Sur certaines d'entre elles, on peut encore lire l’inscription permettant de les dater.

Cette borne est située sur l'actuelle commune de Paudex (Suisse) et porte :

IMP(eratori) CÆS(ari) T(ito) ÆLIO ANTONIN(o) AUG(usto) PIO P(ontifici) M(aximo) TRIB(unicia) POT(estate) CO(n)S(uli) III P(atri) P(atriae). AVENT(ico) M(illia) P(assuum) XXXVIII[16].
« Sous l'empereur César Titus Ælius Antoninus Auguste, le Pieux, grand pontife, revêtu de la puissance tribunicienne, alors qu'il était consul pour la troisième fois, père de la patrie. 38 000 pas d'Avenches. »

De nombreuses bornes ont été réutilisées par la suite, comme support de fontaine, de croix ou comme colonne. Le remploi d'une borne milliaire de la via Agrippa dans le déambulatoire du chœur de la cathédrale Saint-Apollinaire en est un bon exemple.

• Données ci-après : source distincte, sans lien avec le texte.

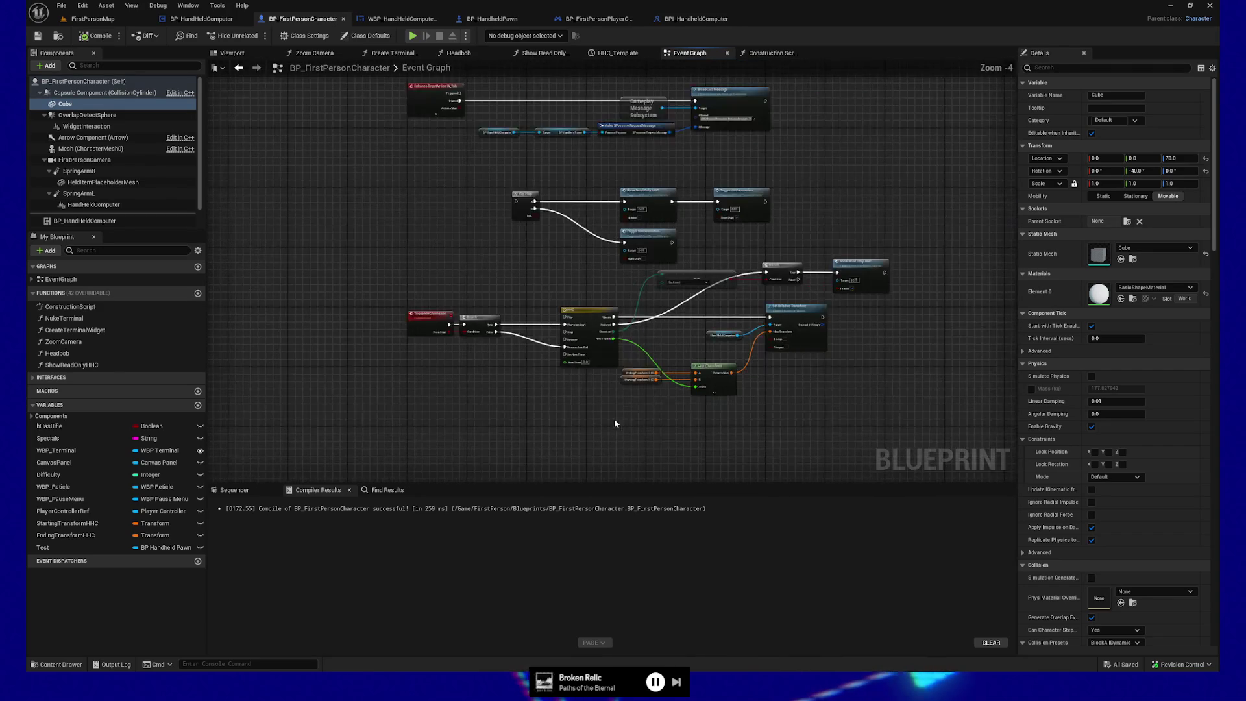
left_click_drag(545, 401, 501, 387)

Cette borne se trouve à Vaas sur l'ancienne voie romaine au passage du Loir à XVI lieues de Tours (Caesarodvnvm) et du Mans (Vindinvm). Elle est en grès roussard. Le texte gravé indique la même mesure que la carte de Peutinger, copie d'une carte du IVe siècle.

Inscription sur la borne milliaire de Vichy.

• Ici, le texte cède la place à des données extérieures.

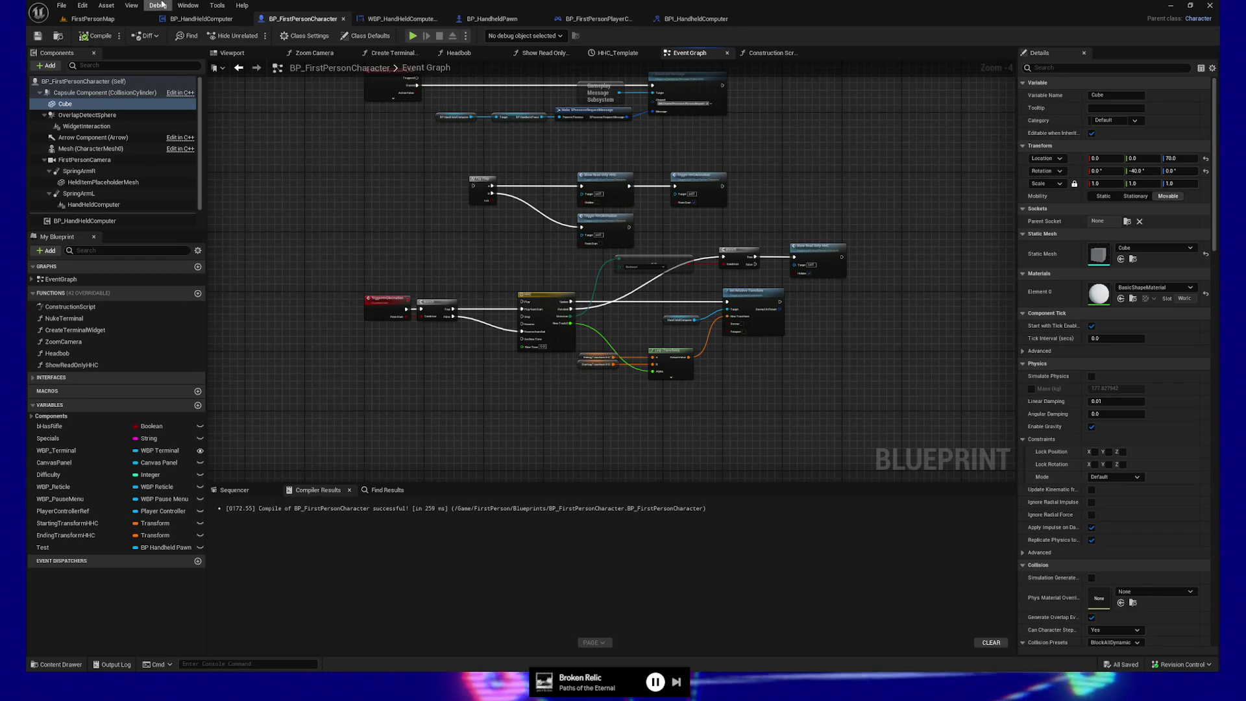
left_click(93, 19)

Découverte en 1880, elle était située sur la route romaine entre Augustodunum (actuelle Autun) et Civitas Arvernorum (actuelle Clermont-Ferrand), indiquant la distance restante jusqu'à cette dernière. Elle se trouve actuellement dans le hall des thermes des Dômes, à Vichy.

Borne trouvée près de Rom (Rauranum)[17].

Borne milliaire de la commune de Rom, située sur la voie romaine Bordeaux-Saintes-Poitiers-Tours, datant de l'empereur Tacite (275-276). Elle est aujourd'hui visible dans une salle du donjon de Niort (Deux Sèvres) et porte l'inscription :

IMP(eratore) CAES(are) MAR(co) CLAV(dio) TACITO INV(icto) PIO F(elici) AVG(usto) PONT(ifice) M(aximo) P(ater) P(atriae) TRIB(uniciae) P(otestatis) CON(sule) II Ad C(ivitatem) P(ictavorum) L(imonum) L(eugae) XVI Ad F(ines) L(eugae) XX

Traduction :

Sous l'empereur César Marc Claude Tacite invaincu, pieux, heureux, auguste, grand pontife, père de la patrie, revêtu de la puissance tribunitienne pour la première fois, consul pour la seconde fois, seize lieues de Limonum, capitale des Pictons, vingt lieues de la frontière
Bornes milliaires de la Via Julia Augusta, musée archéologique de Nice-Cimiez.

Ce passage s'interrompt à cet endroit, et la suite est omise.